LES CHUCHOTEMENTS D'ANNE DE GELAS


‘images miniatures pour évoquer ce temps impossible à retenir’

Dès l’entrée dans la galerie du Botanique, l’accrochage surprend. Des petits tirages, à peine plus grands que des contacts, éparpillés sur les murs blancs. Assemblages, mini séries qui semblent flotter éternellement dans l’espace comme des notes sur une portée. De courtes phrases dont chaque image tiendrait lieu de mot et qui, ensemble composent une ballade.

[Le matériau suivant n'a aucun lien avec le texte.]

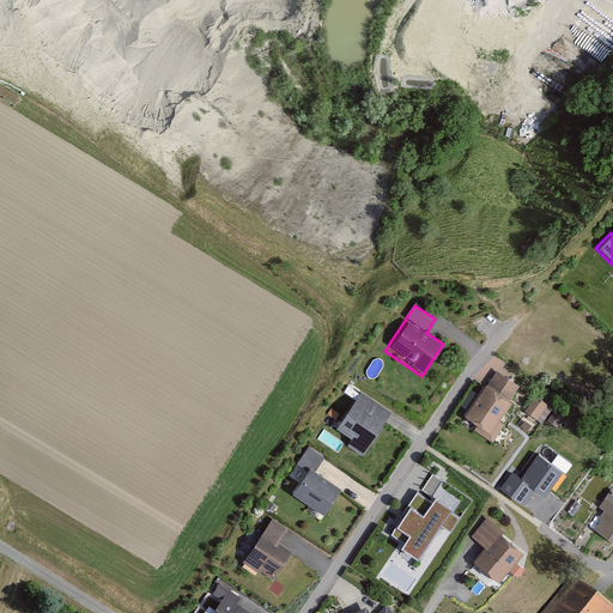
[(497,378),(469,419),(492,435),(520,394),(497,378)]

Cet agencement induit naturellement une narration ouverte, comme si on pouvait entrer dans l’histoire à tout moment, comme si chaque image pouvait figurer une introduction aussi bien qu’une conclusion.

Lecture circulaire

La lecture se rapproche de celle des mandales, ces représentations circulaires de l’univers courantes dans l’iconographie bouddhiste. Ni début, ni fin. Et, de fait, il s’agit bien d’une œuvre en cours, d’un « work in progress » inachevé puisque inachevable. Certaines des photographies exposées ici l’étaient déjà en mai dernier, à la maison Pelgrims, dans le cadre du Parcours d’Artistes saint-gillois. D’autres s’y sont ajoutées, strates logiques dans cette construction évolutive. Un jour, Anne De Gelas aura sans doute accumulé des milliers d’images comme celle-ci et pourra les remontrer sans risque de redondance.

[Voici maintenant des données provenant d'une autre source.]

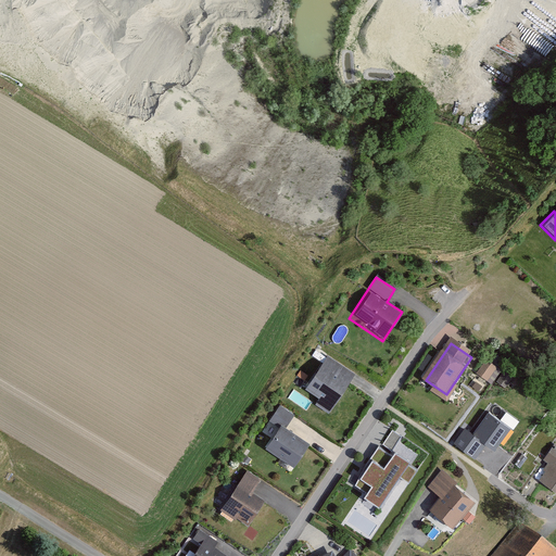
[(501,367),(485,357),(477,370),(492,380),(501,367)]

Ce dont nous entretient la photographe, c’est de la vie, et l’on comprend assez vite que rien n’est simulé dans cette confession volontaire, qu’il s’agit d’un geste cathartique, essentiel.

Si le chuchotement prévaut dans cette mélopée lancinante, si l’heure est aux demi-teintes, si tout est suggéré, évoqué tout bas plutôt que dit à voix haute, Anne De Gelas nous entraîne pourtant au cœur des choses, au plus profond de ses nombreux tourments. Plusieurs chapitres s’entremêlent qui traitent inlassablement de la relation à l’autre. Celui qu’il faut quitter, celui qu’il faut retenir, celui dont le souvenir nous hante, celui dont l’absence reste une entaille.

Arrêter le temps

Impossible quête que cella qui consisterait à vouloir arrêter le temps, à même le suspendre. Tout au plus peut-on espérer en figer quelques instants, pour que leur image fugitive s’imprime dans la mémoire. Moments de sensualité, réunions de famille, objets du quotidien, paysages sans importance, geste sans éclat. La vie. Avec comme fil rouge, une ponctuation, des panoramas de la mer du Nord, cette immensité grise qui toujours calme les angoisses.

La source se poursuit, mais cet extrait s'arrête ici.